FOR IMMEDIATE RELEASE
Somewhere in space -- October 26th, 2010 -- Thom Robertson
( http://artemis.eochu.com) is excited to announce the release of a new PC game, Artemis Spaceship Bridge Simulator.
Artemis is a multiplayer, multi-computer networked game for Windows. Artemis simulates a spaceship bridge by networking several computers together. Unlike many networked multi-player games, Artemis was designed to be played by 3-6 players together in one room.
In Artemis, one computer is the main screen, while the others serve as one of the five workstations (Helm, Communication, Engineering, Science, and Weapon Control). Working together as a bridge crew, the players warp around the sector, protecting space stations from a multitude of alien ships. Once the Artemis has expended its torpedoes and energy, the crew can replenish the ship by docking with a space station.
There are three different enemy races, and each race has three classes of ships (Cruiser, Battleship, and Dreadnought). Most ships (including the Artemis) have forward firing arcs for all weapons, but the dreadnoughts have rear-facing beams, too. There are space minefields you can lead your enemies into; an expert Helms officer might even navigate through them safely.
There are also nebulae in the game. Enemies in nebulae don't show on the LRS or tactical views, but you can also hide from enemies in them, and perform sneak attacks.
There are space anomalies that only the science officer can detect. She can guide the Artemis to pick up valuable energy from these bits of space junk. The Comms officer can ask for an enemy's surrender, which they MIGHT do. If you run out of energy in the middle of nowhere, your engineer can convert a torpedo into extra energy to help you get back to the station.
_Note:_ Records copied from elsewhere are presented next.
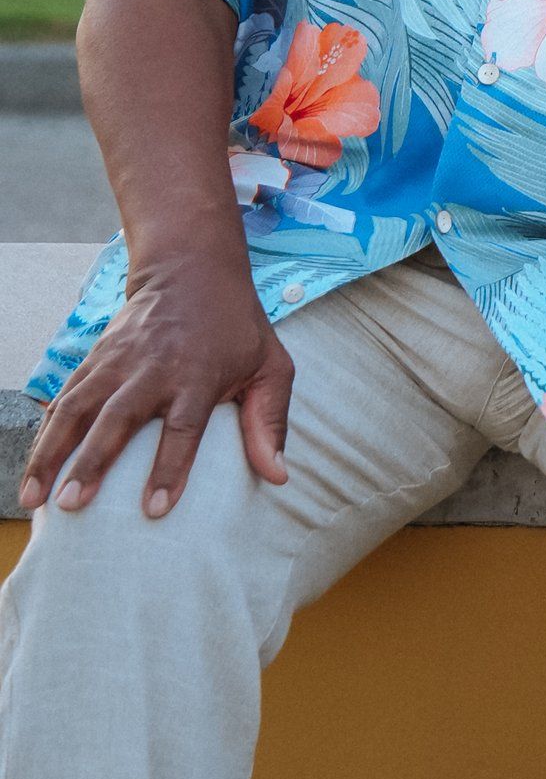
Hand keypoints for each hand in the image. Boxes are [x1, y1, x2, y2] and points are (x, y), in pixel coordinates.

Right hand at [24, 247, 291, 519]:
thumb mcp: (270, 364)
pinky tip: (33, 464)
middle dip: (94, 462)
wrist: (193, 269)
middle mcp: (154, 367)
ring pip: (78, 408)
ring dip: (52, 451)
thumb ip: (271, 420)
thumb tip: (278, 477)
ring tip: (33, 497)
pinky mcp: (96, 356)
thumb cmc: (237, 327)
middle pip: (119, 417)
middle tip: (72, 504)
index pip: (184, 426)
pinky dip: (46, 430)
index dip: (171, 468)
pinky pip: (65, 396)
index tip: (155, 510)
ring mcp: (119, 360)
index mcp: (199, 374)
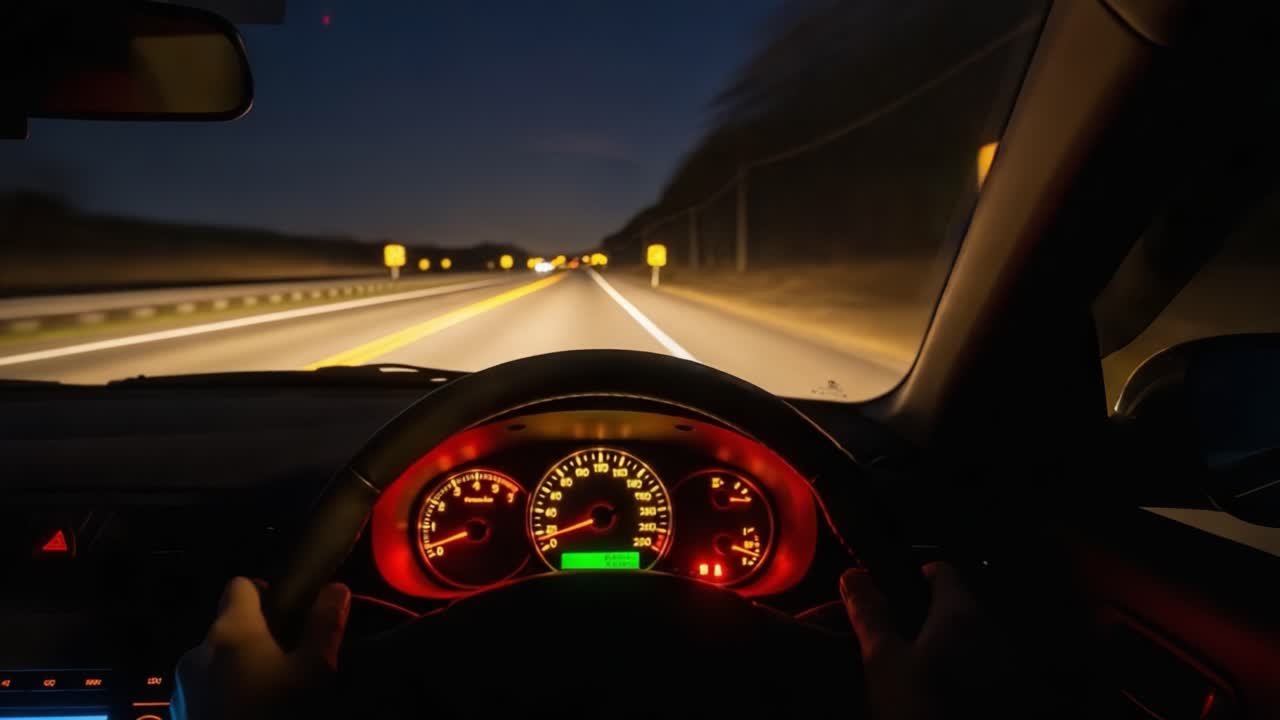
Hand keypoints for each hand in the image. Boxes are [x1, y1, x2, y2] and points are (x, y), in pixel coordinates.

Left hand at [172, 577, 350, 719]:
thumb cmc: (277, 717)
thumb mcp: (314, 673)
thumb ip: (325, 626)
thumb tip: (335, 589)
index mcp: (231, 631)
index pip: (240, 585)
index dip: (264, 593)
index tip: (286, 615)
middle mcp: (197, 651)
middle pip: (228, 626)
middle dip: (255, 638)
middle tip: (286, 665)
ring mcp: (181, 686)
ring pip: (214, 661)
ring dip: (237, 669)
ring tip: (265, 699)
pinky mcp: (176, 714)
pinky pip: (202, 691)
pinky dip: (221, 695)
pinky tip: (244, 716)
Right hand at [841, 562, 1000, 719]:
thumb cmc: (921, 706)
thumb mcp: (883, 660)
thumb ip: (869, 614)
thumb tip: (852, 573)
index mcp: (960, 613)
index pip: (941, 571)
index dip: (914, 577)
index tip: (892, 596)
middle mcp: (992, 630)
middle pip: (958, 606)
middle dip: (928, 616)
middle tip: (896, 640)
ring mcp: (1008, 665)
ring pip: (971, 640)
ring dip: (947, 647)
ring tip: (917, 672)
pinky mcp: (1014, 695)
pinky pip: (983, 669)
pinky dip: (963, 672)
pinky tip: (941, 694)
The engineer can also shunt power between Artemis's systems, strengthening the forward shield during a head-on attack. All of these things can be tuned so you play the mission you want to play.
"I love Star Trek, so I made this game that appeals to Star Trek fans.
Long ago, when my buddies and I all had Commodore64s (like, 25 years ago), I had an idea. I could link our computers together and play a game like the Star Trek bridge. One machine would run the simulation and the "main screen". Each other machine would be a bridge station, like Helm, Science, or Weapons. That idea has lain dormant in my brain for a very long time, but recently my muse told me "Make it. Now." So I finally did.
I always envisioned that, while the players all work together, one player plays the Captain. The captain sits in the middle, doesn't have a workstation, and tells everyone what to do. My testers really enjoyed this aspect, because the Star Trek shows have already taught us all how to behave on a ship's bridge. Every crew is different, but they all have fun working together to save the quadrant."
- Thom Robertson
About Thom Robertson:
"I'm a veteran game developer, and since leaving my last industry job in 2003, I've been a full-time indie game developer. I've made and sold several PC games, 3 Iphone games, and once ran a MMORPG called Blade Mistress. Basically, I'm lucky enough to follow my muse, and make the games I feel like making."